Dantas teve prisão temporária decretada na terça-feira por de Sanctis. Na quarta-feira à noite, Gilmar mandou soltar o banqueiro. No dia seguinte, Sanctis determinou a prisão preventiva. Ontem, em despacho de 11 páginas, o presidente do STF reclamou da insurgência do magistrado e ordenou a libertação de Dantas - cuja segunda temporada no xadrez durou menos de 15 horas.

"Ressalte-se que o novo encarceramento do paciente (Dantas) revela nítida via oblíqua de desrespeitar a decisão deste Supremo Tribunal Federal", escreveu Gilmar.

Gilmar: ordem de prisão carece de fundamentação

O presidente do STF lembrou que, em outra ocasião, Sanctis entrara em conflito com uma decisão de outro integrante do Supremo, Celso de Mello: "Portanto, não é a primeira vez que o juiz federal titular da 6ª Vara Criminal da Subseção Judiciária de São Paulo, Dr.
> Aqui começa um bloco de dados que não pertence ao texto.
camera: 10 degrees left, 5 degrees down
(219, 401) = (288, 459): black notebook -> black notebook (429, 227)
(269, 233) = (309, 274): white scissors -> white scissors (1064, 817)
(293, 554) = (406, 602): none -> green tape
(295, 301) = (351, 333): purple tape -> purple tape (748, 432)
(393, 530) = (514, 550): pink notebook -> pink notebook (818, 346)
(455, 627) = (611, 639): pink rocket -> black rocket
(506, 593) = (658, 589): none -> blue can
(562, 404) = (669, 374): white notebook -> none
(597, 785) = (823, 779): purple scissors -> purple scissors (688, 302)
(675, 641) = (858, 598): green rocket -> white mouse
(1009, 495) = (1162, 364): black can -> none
Fausto Martin de Sanctis, insurge-se contra decisão emanada desta Corte".

Segundo De Sanctis, o banqueiro deveria permanecer atrás das grades para ser interrogado e para não prejudicar o andamento das investigações. Ao conceder o novo habeas corpus, Gilmar usou os mesmos argumentos do primeiro despacho sobre a situação de Dantas.

O presidente do STF esclareceu que lei alguma prevê prisão para garantir o depoimento do investigado. E alegou que, neste momento, a fase de compilação das provas já se encerrou. Por isso, o banqueiro não poderia mais atrapalhar a atividade da polícia.
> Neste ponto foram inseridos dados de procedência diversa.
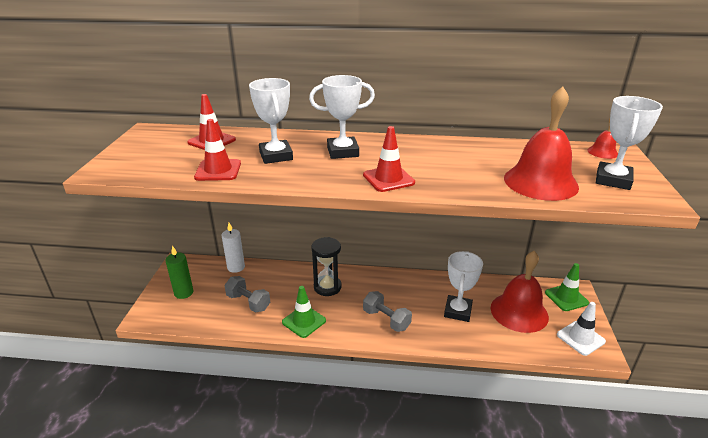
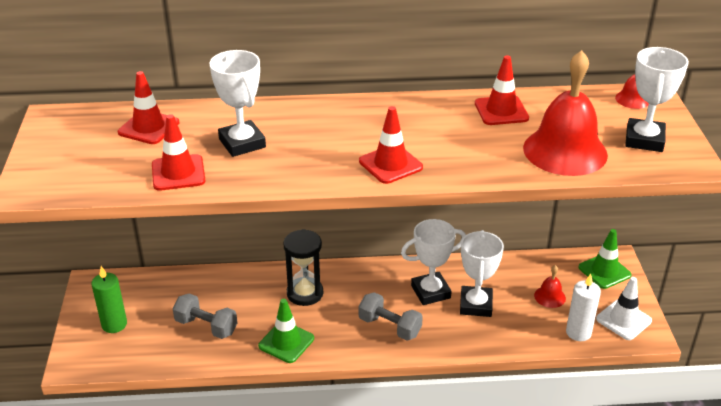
camera: 10 degrees left, 5 degrees up
(236, 267) = (173, 280): white candle -> white candle (578, 332)
(343, 152) = (324, 128): white trophy -> white trophy (430, 292)
(489, 151) = (501, 111): none -> red traffic cone
(519, 312) = (549, 296): red bell -> red bell, size x0.45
"Assim como afirmado na decisão que deferiu a suspensão da prisão temporária, mais uma vez a fundamentação utilizada pelo juiz não é suficiente para justificar a restrição de liberdade do paciente", sustentou Gilmar. "No entendimento do magistrado, a prisão preventiva teria como base a possibilidade de interferir o investigado na colheita de provas outras que apenas supõe possam existir, a configurar rematado absurdo, inaceitável em se tratando de tão grave medida restritiva do direito de ir e vir".

Gilmar também alegou que a tentativa de subornar delegados da Polícia Federal por Hugo Chicaroni e Humberto Braz não pode ser encarada como um fato novo para justificar outro pedido de prisão. O ministro disse que De Sanctis já sabia desses episódios antes de decretar as prisões temporárias, no início da semana. Após divulgar o despacho, Gilmar não quis dar entrevista para comentar a guerra declarada ao juiz paulista.
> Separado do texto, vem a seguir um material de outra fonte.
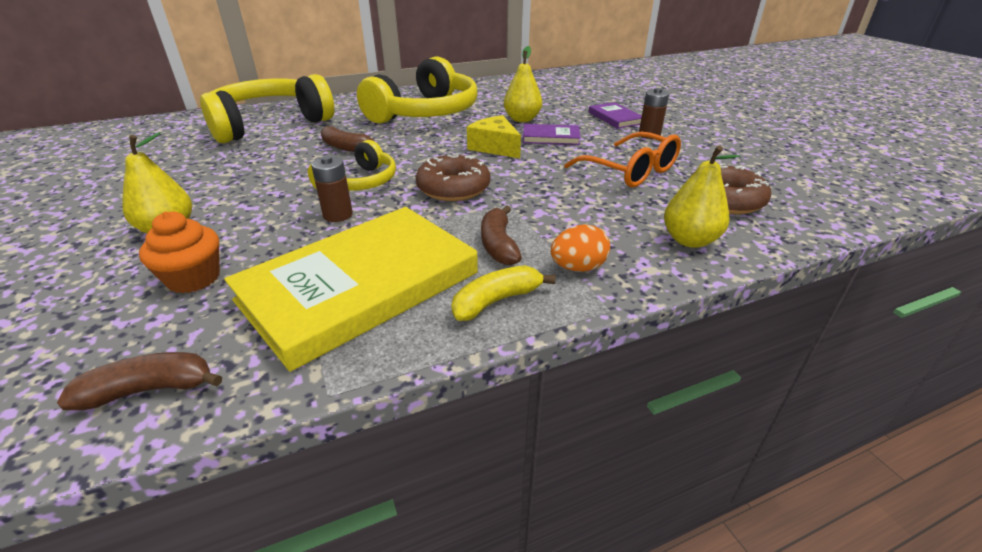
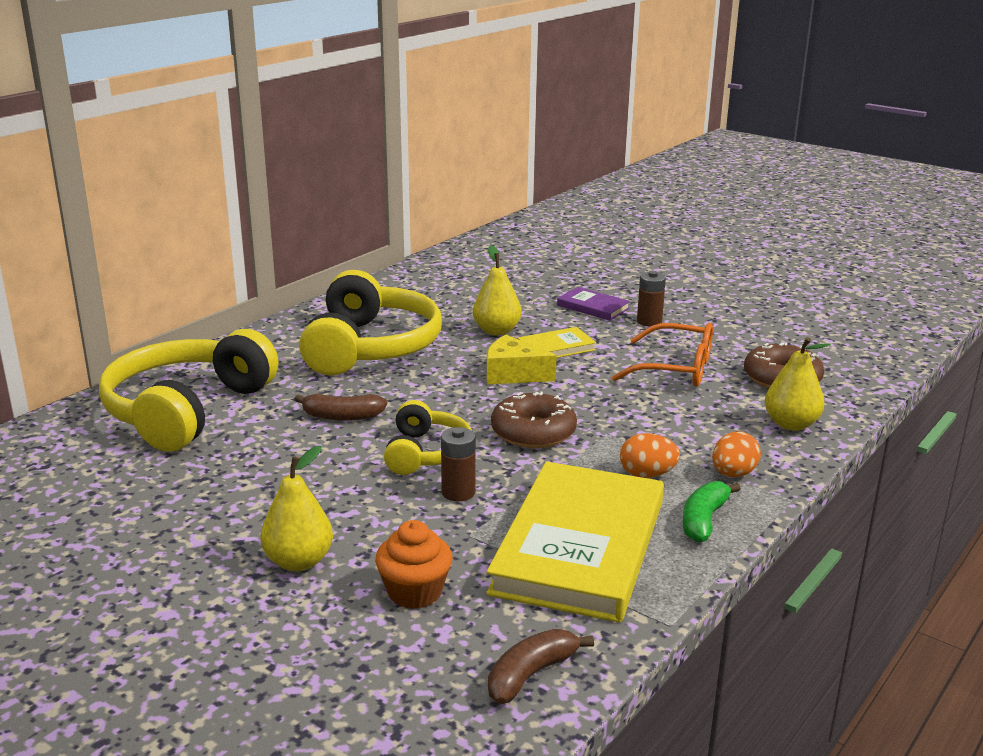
camera: 30 degrees left, 10 degrees down
(496, 301) = (704, 520): yellow banana -> green banana
(498, 245) = (647, 474): brown banana -> orange egg
(551, 137) = (556, 348): purple book -> yellow book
Dantas recorreu ao STF às 10h45m. Gilmar recebeu a ação no início da tarde e, às 17h30m, o despacho determinando a liberdade do banqueiro já estava pronto. A petição de Dantas foi assinada por seis dos advogados mais renomados do país: Nélio Machado, Pedro Gordilho, Fernando Neves, Luiz Carlos Madeira, Alberto Pavie Ribeiro e Henrique Neves. Eles argumentaram que o novo pedido de prisão contra Dantas foi um ato orquestrado da 6ª Vara com a Polícia Federal e o Ministério Público.